RECORDS FOR PROCESSING:
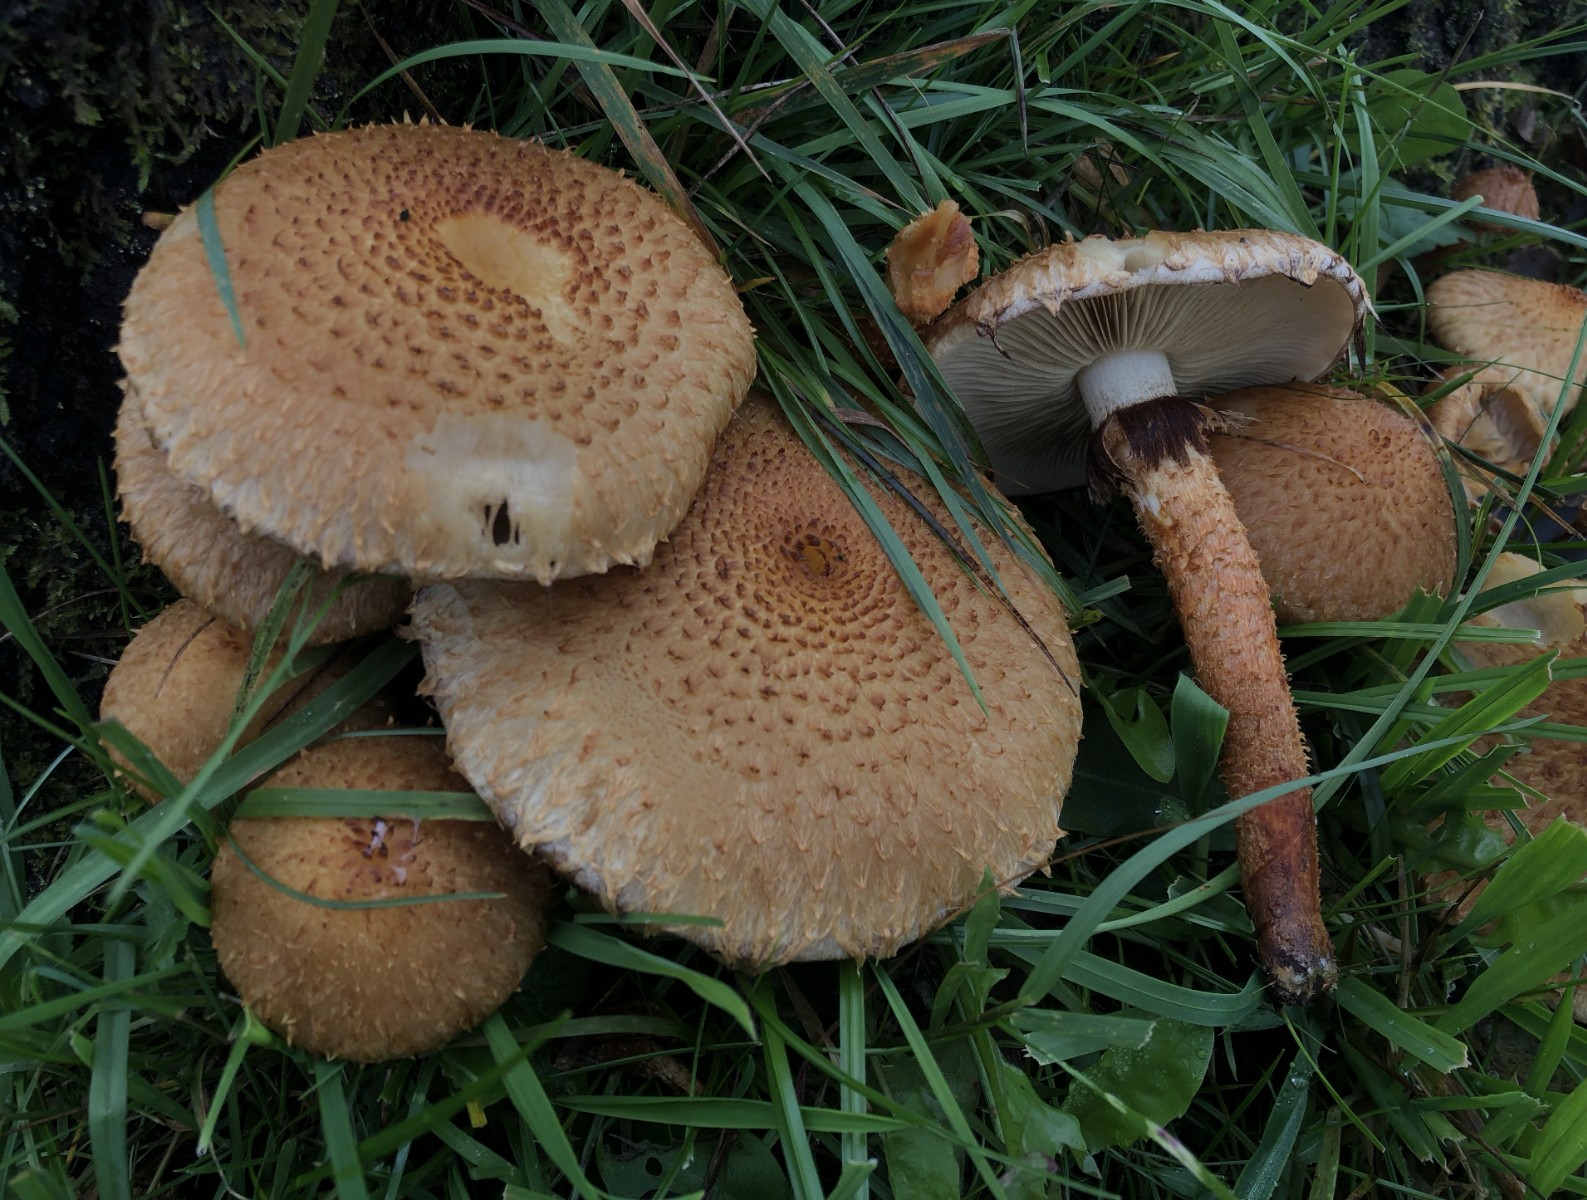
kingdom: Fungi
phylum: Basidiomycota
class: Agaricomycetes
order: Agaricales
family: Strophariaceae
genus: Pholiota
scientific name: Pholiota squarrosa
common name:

TASK TO CARRY OUT:
Could you set out the lines above as a Markdown table with a "Row" column for the number and a "Line" column for the line itself, skipping any blank lines? Leave the pictures out of it.

CORRECT RESPONSE:
| Row | Line |
|---|---|
| 1 | kingdom: Fungi |
| 2 | phylum: Basidiomycota |
| 3 | class: Agaricomycetes |
| 4 | order: Agaricales |
| 5 | family: Strophariaceae |
| 6 | genus: Pholiota |
| 7 | scientific name: Pholiota squarrosa |
| 8 | common name: |